→ What is being asked: When you reach the line containing "index tip: (64, 308)" in the data below, begin returning lines exactly as written, and stop once the line containing "thumb ip: (184, 264)" has been returned.

→ Dataset entries:

━━━

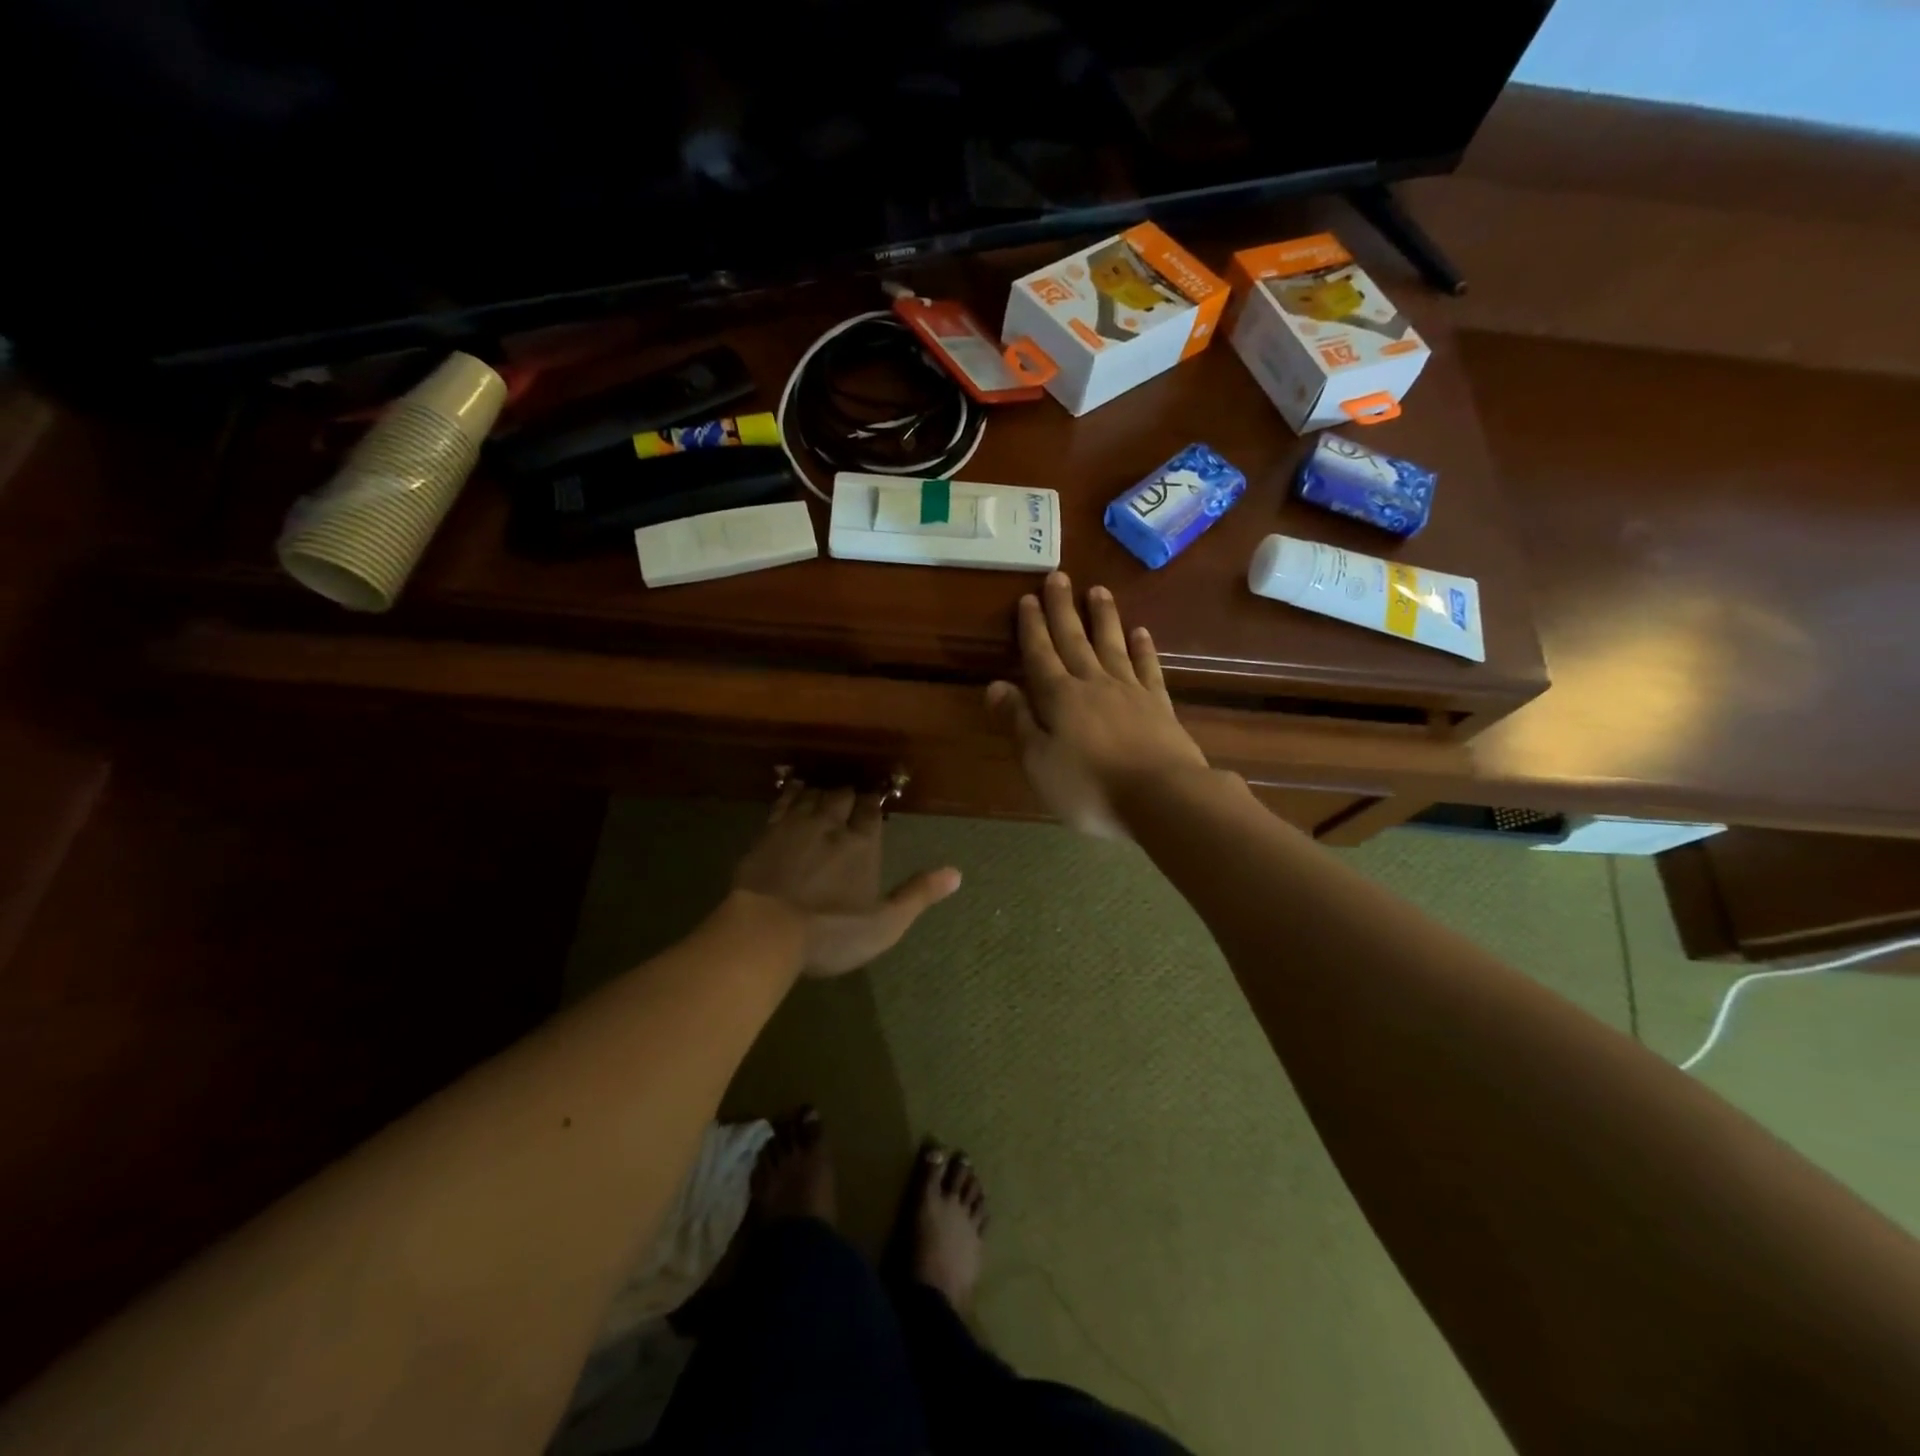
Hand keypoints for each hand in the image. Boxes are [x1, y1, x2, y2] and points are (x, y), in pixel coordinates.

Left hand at [732, 782, 961, 976]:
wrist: (765, 930)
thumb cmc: (831, 932)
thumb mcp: (884, 924)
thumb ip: (918, 895)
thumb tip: (956, 873)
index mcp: (862, 844)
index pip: (871, 811)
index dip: (874, 803)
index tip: (876, 798)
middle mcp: (831, 825)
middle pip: (842, 796)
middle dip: (849, 793)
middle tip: (851, 794)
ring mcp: (795, 826)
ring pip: (812, 794)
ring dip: (821, 790)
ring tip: (825, 789)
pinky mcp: (766, 834)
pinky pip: (783, 802)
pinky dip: (792, 792)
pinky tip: (793, 789)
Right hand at [987, 572, 1209, 838]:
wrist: (1162, 797)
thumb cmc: (1090, 787)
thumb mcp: (1039, 763)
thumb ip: (1018, 722)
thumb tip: (995, 684)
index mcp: (1059, 697)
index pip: (1040, 654)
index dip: (1032, 627)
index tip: (1027, 598)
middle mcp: (1093, 683)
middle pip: (1074, 640)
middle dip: (1062, 609)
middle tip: (1057, 576)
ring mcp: (1130, 691)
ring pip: (1111, 645)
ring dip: (1103, 617)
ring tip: (1097, 590)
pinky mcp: (1159, 704)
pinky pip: (1147, 667)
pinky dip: (1142, 648)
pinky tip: (1140, 632)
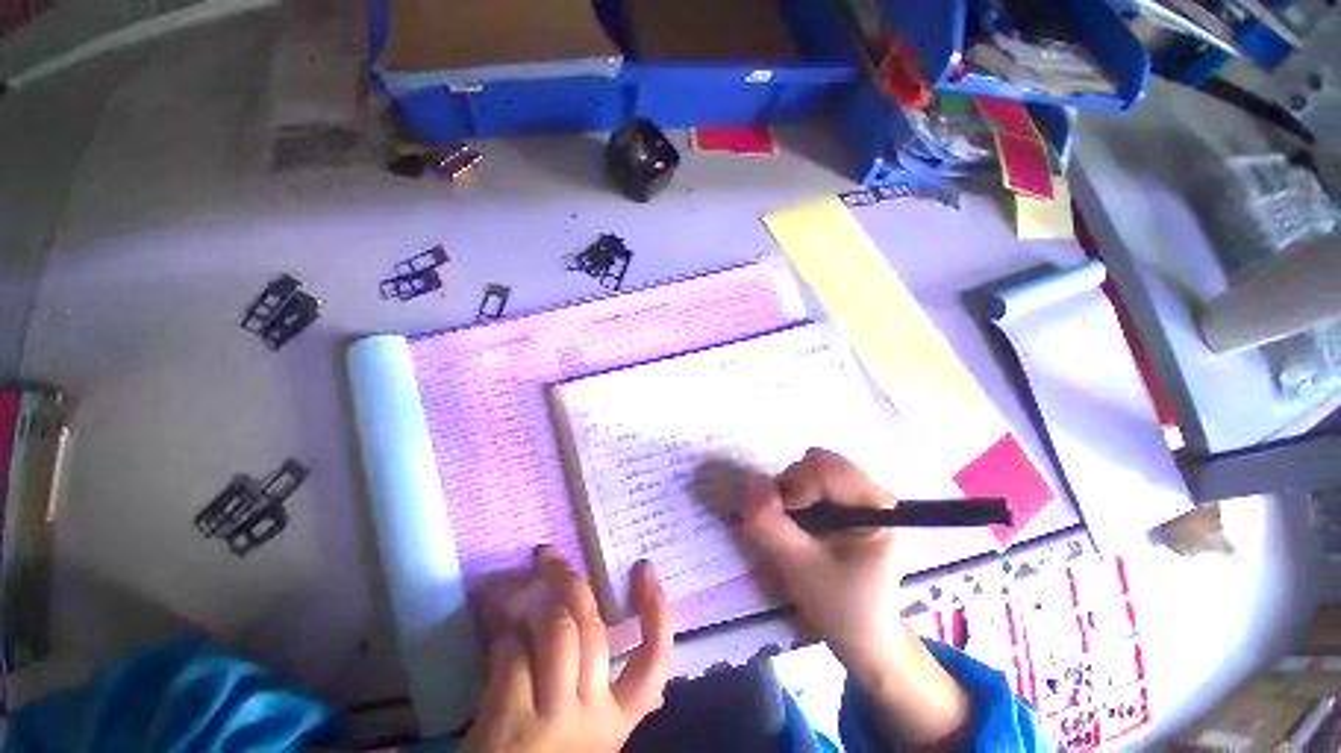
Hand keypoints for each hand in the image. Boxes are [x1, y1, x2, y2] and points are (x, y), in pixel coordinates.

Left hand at [460, 547, 672, 752]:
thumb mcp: (584, 729)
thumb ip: (600, 685)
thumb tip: (606, 624)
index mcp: (617, 719)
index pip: (655, 660)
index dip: (656, 610)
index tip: (643, 568)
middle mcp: (594, 715)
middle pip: (593, 628)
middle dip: (569, 580)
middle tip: (547, 557)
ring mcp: (554, 719)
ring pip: (557, 630)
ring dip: (530, 608)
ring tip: (511, 603)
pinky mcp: (512, 722)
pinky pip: (513, 653)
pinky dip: (502, 640)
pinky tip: (496, 648)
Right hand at [740, 447, 902, 667]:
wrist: (862, 634)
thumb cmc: (841, 606)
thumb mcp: (800, 568)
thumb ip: (771, 525)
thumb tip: (750, 482)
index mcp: (875, 505)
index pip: (823, 470)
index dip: (794, 489)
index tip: (785, 523)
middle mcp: (870, 490)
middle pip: (816, 463)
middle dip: (791, 488)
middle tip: (786, 524)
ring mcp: (859, 493)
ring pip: (811, 467)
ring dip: (791, 491)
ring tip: (793, 526)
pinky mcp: (847, 500)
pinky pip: (811, 478)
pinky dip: (796, 494)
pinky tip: (800, 522)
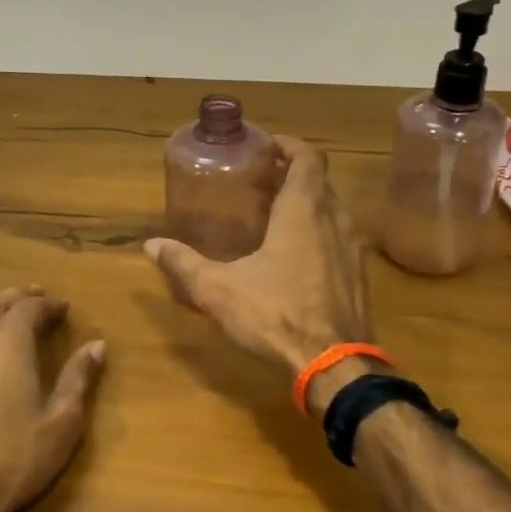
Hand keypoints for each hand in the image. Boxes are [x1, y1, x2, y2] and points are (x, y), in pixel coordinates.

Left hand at [0, 286, 105, 511]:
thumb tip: (97, 345)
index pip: (30, 307)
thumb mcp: (62, 422)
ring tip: (3, 310)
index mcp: (9, 341)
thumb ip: (78, 378)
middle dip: (20, 297)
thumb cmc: (14, 459)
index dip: (49, 304)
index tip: (64, 308)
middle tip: (38, 299)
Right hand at [144, 137, 371, 380]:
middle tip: (262, 180)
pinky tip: (298, 256)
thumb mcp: (219, 290)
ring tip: (277, 214)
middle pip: (321, 181)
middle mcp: (335, 220)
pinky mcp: (360, 276)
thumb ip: (184, 264)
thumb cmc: (276, 315)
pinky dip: (322, 232)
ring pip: (334, 210)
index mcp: (304, 210)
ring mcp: (354, 249)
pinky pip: (341, 238)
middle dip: (294, 174)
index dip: (289, 146)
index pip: (308, 158)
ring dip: (310, 203)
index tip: (266, 146)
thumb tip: (151, 244)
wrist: (334, 365)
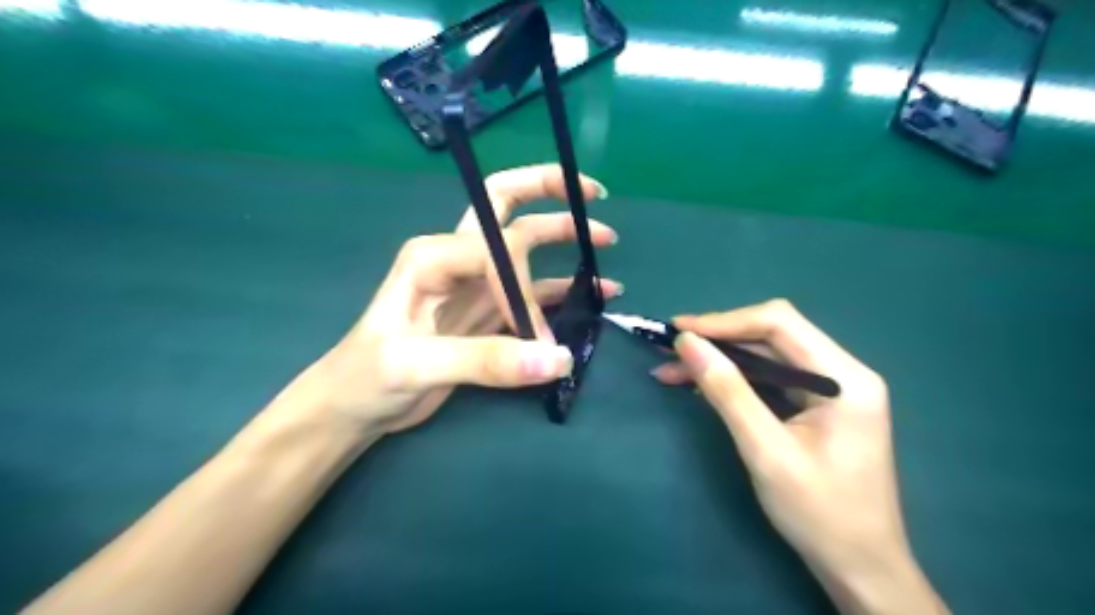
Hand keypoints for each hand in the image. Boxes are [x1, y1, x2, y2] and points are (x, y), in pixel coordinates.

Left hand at [273, 164, 619, 437]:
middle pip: (505, 205)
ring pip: (526, 247)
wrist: (355, 406)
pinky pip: (533, 291)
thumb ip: (487, 360)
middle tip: (593, 192)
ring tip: (607, 241)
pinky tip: (596, 291)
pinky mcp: (487, 312)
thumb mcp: (416, 366)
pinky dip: (564, 288)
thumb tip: (558, 359)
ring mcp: (475, 284)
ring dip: (564, 239)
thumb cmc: (367, 377)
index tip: (535, 337)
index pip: (499, 251)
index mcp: (434, 255)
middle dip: (547, 191)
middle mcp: (457, 258)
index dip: (524, 290)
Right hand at [654, 299, 944, 614]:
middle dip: (717, 340)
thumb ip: (727, 391)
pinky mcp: (816, 405)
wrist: (859, 568)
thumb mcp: (765, 450)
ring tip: (671, 370)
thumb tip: (686, 343)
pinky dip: (732, 380)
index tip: (678, 331)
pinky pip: (768, 379)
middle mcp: (842, 372)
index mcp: (845, 377)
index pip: (779, 323)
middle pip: (771, 335)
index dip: (724, 321)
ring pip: (765, 356)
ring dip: (719, 360)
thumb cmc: (819, 513)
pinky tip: (699, 386)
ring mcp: (830, 389)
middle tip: (669, 350)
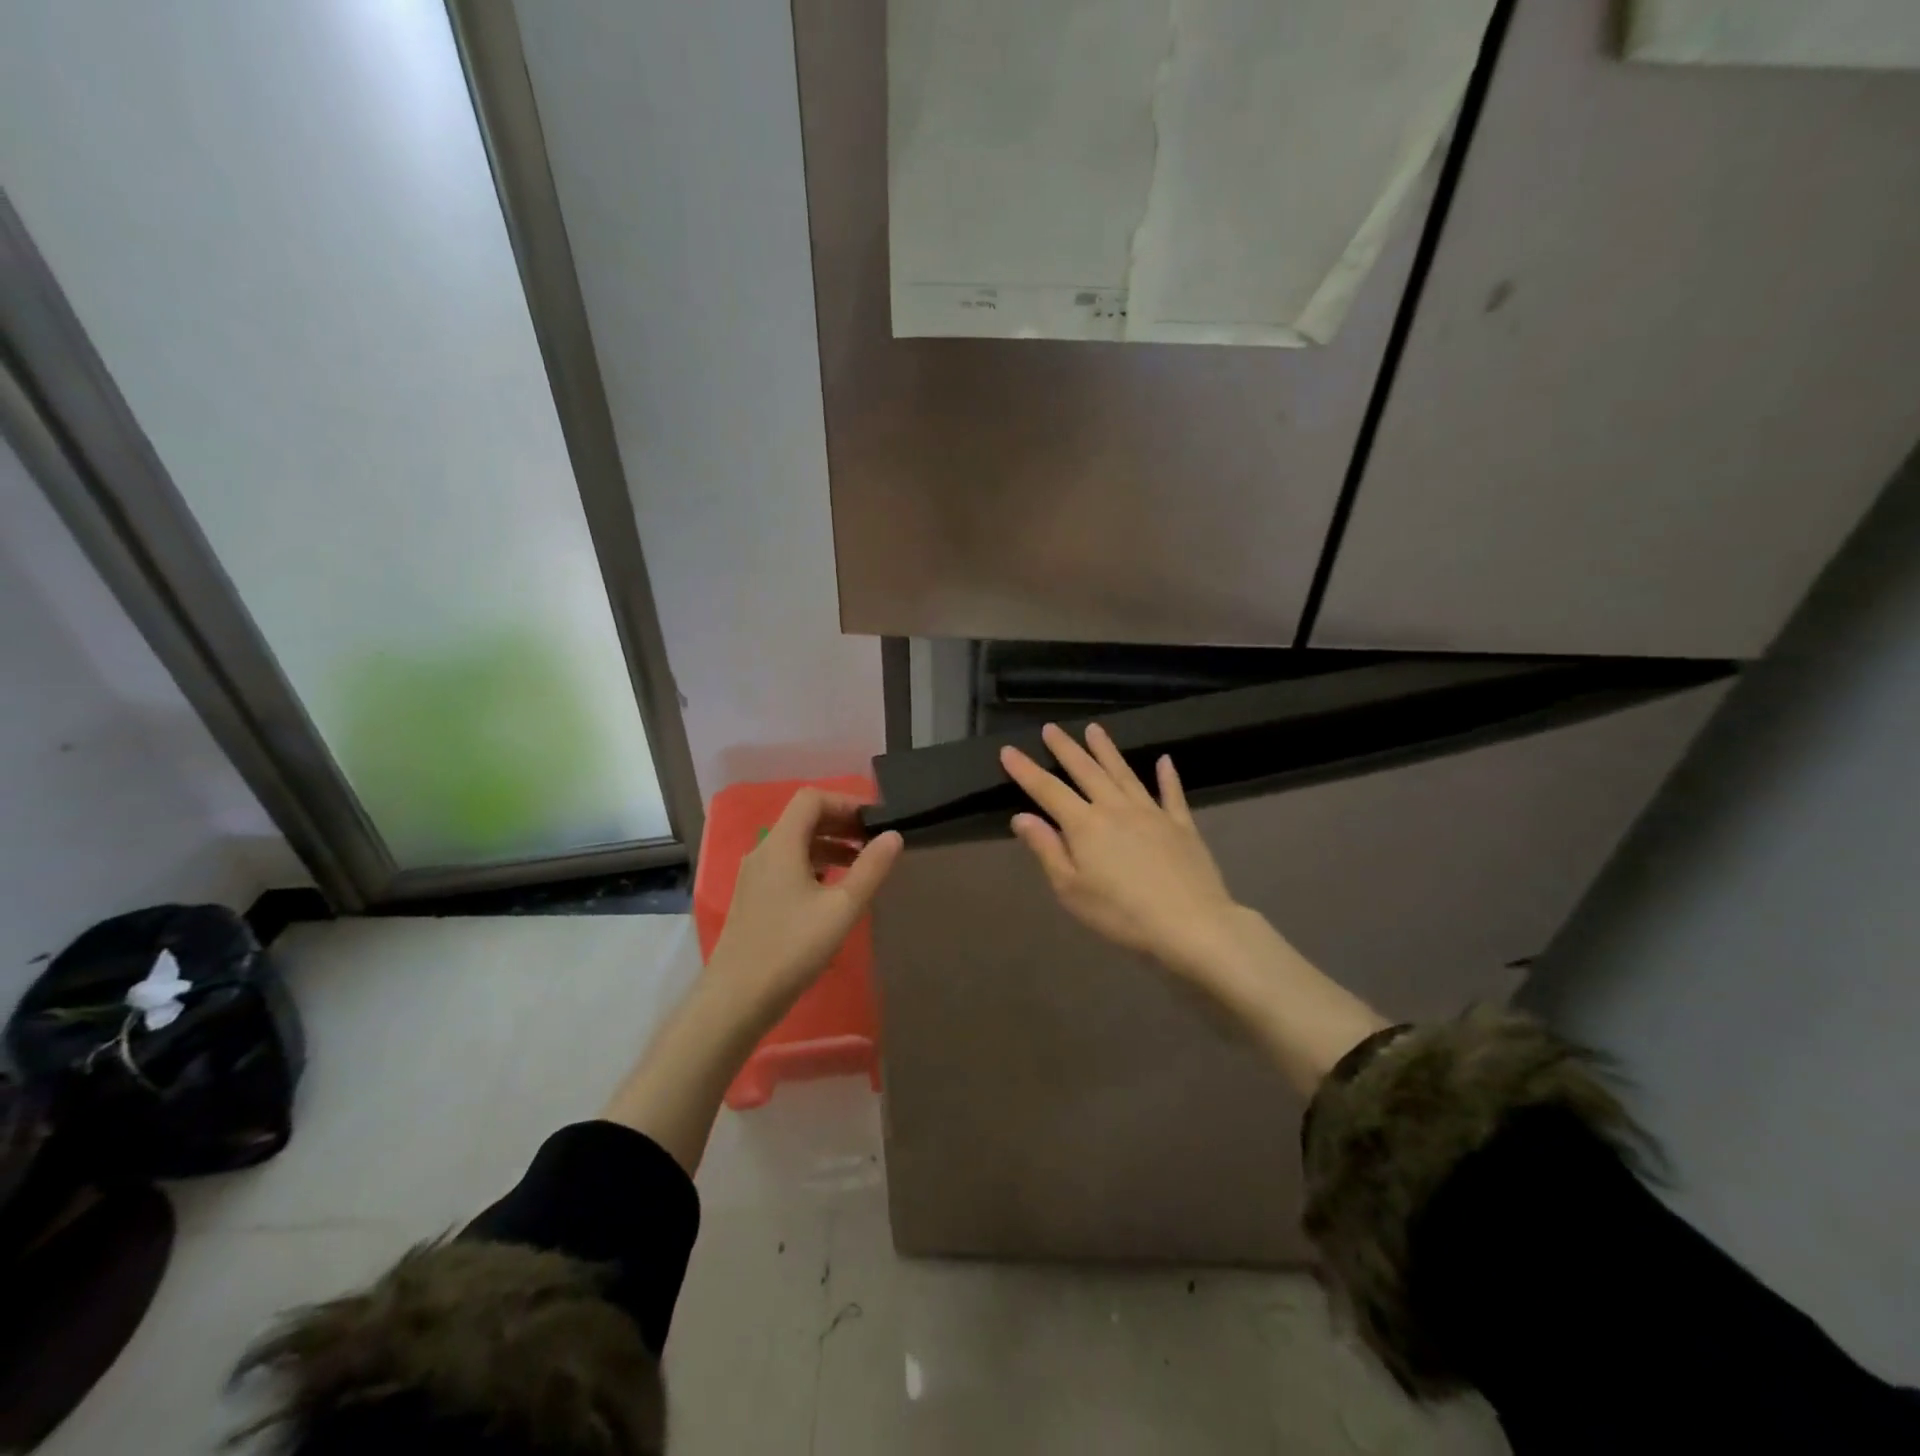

━━━

→ Result below:
index tip: (64, 308)
middle tip: (38, 299)
Right hand at [144, 137, 371, 380]:
middle tip: (262, 180)
pinky tip: (298, 256)
thumb mcp: (219, 290)
ring tip: (277, 214)
middle pip: (321, 181)
middle mcp: (335, 220)
pinky mcp: (360, 276)
thumb ip: (184, 264)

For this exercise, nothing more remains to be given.